**WORK INSTRUCTION:**
Copy each entry below without any change.
(EXERCISE INPUT Opens)
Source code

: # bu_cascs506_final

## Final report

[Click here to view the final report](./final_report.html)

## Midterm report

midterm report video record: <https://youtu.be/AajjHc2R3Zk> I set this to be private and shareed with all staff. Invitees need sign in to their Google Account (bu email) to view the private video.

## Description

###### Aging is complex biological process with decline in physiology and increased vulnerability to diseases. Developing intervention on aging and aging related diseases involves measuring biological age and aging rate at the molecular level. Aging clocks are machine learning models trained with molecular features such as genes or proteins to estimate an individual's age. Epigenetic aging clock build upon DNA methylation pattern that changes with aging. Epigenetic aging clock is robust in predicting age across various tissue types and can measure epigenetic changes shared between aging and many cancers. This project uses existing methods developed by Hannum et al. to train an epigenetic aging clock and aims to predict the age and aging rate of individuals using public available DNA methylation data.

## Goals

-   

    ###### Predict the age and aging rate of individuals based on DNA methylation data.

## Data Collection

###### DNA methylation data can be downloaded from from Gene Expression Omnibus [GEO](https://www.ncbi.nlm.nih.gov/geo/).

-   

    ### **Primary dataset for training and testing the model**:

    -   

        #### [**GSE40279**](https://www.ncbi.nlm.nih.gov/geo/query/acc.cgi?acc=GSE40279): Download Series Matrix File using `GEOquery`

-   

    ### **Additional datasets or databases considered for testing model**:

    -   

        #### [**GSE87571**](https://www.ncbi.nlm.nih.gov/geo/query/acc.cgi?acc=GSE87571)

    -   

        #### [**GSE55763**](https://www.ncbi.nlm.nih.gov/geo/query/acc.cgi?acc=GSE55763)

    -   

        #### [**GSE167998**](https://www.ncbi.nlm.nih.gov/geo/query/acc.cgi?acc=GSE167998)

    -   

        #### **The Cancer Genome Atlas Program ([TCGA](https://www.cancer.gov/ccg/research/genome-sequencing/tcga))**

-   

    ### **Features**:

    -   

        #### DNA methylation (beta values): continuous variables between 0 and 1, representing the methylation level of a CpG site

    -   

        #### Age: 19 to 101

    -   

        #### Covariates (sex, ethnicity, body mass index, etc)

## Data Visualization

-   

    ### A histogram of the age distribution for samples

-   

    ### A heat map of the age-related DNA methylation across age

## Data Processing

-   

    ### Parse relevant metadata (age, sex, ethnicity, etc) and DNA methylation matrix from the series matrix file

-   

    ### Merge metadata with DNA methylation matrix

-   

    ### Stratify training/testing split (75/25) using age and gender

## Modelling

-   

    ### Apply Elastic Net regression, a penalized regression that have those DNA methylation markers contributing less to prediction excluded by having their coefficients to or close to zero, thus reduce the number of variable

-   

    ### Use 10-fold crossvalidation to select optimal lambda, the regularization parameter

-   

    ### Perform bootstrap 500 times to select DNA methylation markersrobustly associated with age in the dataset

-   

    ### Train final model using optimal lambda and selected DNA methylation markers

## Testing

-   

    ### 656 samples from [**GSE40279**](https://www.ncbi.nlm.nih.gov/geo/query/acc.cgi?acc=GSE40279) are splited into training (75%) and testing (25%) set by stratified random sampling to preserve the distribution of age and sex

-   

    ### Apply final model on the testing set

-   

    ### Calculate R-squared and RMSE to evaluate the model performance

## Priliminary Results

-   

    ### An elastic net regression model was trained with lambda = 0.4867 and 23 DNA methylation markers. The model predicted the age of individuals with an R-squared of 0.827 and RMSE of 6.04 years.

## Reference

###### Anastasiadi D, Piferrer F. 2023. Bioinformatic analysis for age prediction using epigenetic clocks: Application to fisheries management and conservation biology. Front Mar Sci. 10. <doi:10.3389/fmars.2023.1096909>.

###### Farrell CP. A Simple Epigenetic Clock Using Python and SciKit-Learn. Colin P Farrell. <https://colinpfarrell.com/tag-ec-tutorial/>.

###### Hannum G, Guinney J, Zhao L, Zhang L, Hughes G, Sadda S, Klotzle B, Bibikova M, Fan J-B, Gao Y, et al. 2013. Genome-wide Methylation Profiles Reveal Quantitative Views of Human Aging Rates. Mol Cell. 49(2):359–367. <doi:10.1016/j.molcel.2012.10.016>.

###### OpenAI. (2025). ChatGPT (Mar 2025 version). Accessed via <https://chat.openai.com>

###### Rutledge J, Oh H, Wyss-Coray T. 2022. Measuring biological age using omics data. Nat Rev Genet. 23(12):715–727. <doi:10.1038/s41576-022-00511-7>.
(EXERCISE INPUT Closes)
**SOLUTION TO THIS PROBLEM:**
Source code

: # bu_cascs506_final

## Final report

[Click here to view the final report](./final_report.html)

## Midterm report

midterm report video record: <https://youtu.be/AajjHc2R3Zk> I set this to be private and shareed with all staff. Invitees need sign in to their Google Account (bu email) to view the private video.

## Description

###### Aging is complex biological process with decline in physiology and increased vulnerability to diseases. Developing intervention on aging and aging related diseases involves measuring biological age and aging rate at the molecular level. Aging clocks are machine learning models trained with molecular features such as genes or proteins to estimate an individual's age. Epigenetic aging clock build upon DNA methylation pattern that changes with aging. Epigenetic aging clock is robust in predicting age across various tissue types and can measure epigenetic changes shared between aging and many cancers. This project uses existing methods developed by Hannum et al. to train an epigenetic aging clock and aims to predict the age and aging rate of individuals using public available DNA methylation data.

## Goals

-   

    ###### Predict the age and aging rate of individuals based on DNA methylation data.

## Data Collection

###### DNA methylation data can be downloaded from from Gene Expression Omnibus [GEO](https://www.ncbi.nlm.nih.gov/geo/).

-   

    ### **Primary dataset for training and testing the model**:

    -   

        #### [**GSE40279**](https://www.ncbi.nlm.nih.gov/geo/query/acc.cgi?acc=GSE40279): Download Series Matrix File using `GEOquery`

-   

    ### **Additional datasets or databases considered for testing model**:

    -   

        #### [**GSE87571**](https://www.ncbi.nlm.nih.gov/geo/query/acc.cgi?acc=GSE87571)

    -   

        #### [**GSE55763**](https://www.ncbi.nlm.nih.gov/geo/query/acc.cgi?acc=GSE55763)

    -   

        #### [**GSE167998**](https://www.ncbi.nlm.nih.gov/geo/query/acc.cgi?acc=GSE167998)

    -   

        #### **The Cancer Genome Atlas Program ([TCGA](https://www.cancer.gov/ccg/research/genome-sequencing/tcga))**

-   

    ### **Features**:

    -   

        #### DNA methylation (beta values): continuous variables between 0 and 1, representing the methylation level of a CpG site

    -   

        #### Age: 19 to 101

    -   

        #### Covariates (sex, ethnicity, body mass index, etc)

## Data Visualization

-   

    ### A histogram of the age distribution for samples

-   

    ### A heat map of the age-related DNA methylation across age

## Data Processing

-   

    ### Parse relevant metadata (age, sex, ethnicity, etc) and DNA methylation matrix from the series matrix file

-   

    ### Merge metadata with DNA methylation matrix

-   

    ### Stratify training/testing split (75/25) using age and gender

## Modelling

-   

    ### Apply Elastic Net regression, a penalized regression that have those DNA methylation markers contributing less to prediction excluded by having their coefficients to or close to zero, thus reduce the number of variable

-   

    ### Use 10-fold crossvalidation to select optimal lambda, the regularization parameter

-   

    ### Perform bootstrap 500 times to select DNA methylation markersrobustly associated with age in the dataset

-   

    ### Train final model using optimal lambda and selected DNA methylation markers

## Testing

-   

    ### 656 samples from [**GSE40279**](https://www.ncbi.nlm.nih.gov/geo/query/acc.cgi?acc=GSE40279) are splited into training (75%) and testing (25%) set by stratified random sampling to preserve the distribution of age and sex

-   

    ### Apply final model on the testing set

-   

    ### Calculate R-squared and RMSE to evaluate the model performance

## Priliminary Results

-   

    ### An elastic net regression model was trained with lambda = 0.4867 and 23 DNA methylation markers. The model predicted the age of individuals with an R-squared of 0.827 and RMSE of 6.04 years.

## Reference

###### Anastasiadi D, Piferrer F. 2023. Bioinformatic analysis for age prediction using epigenetic clocks: Application to fisheries management and conservation biology. Front Mar Sci. 10. <doi:10.3389/fmars.2023.1096909>.

###### Farrell CP. A Simple Epigenetic Clock Using Python and SciKit-Learn. Colin P Farrell. <https://colinpfarrell.com/tag-ec-tutorial/>.

###### Hannum G, Guinney J, Zhao L, Zhang L, Hughes G, Sadda S, Klotzle B, Bibikova M, Fan J-B, Gao Y, et al. 2013. Genome-wide Methylation Profiles Reveal Quantitative Views of Human Aging Rates. Mol Cell. 49(2):359–367. <doi:10.1016/j.molcel.2012.10.016>.

###### OpenAI. (2025). ChatGPT (Mar 2025 version). Accessed via <https://chat.openai.com>

###### Rutledge J, Oh H, Wyss-Coray T. 2022. Measuring biological age using omics data. Nat Rev Genet. 23(12):715–727. <doi:10.1038/s41576-022-00511-7>.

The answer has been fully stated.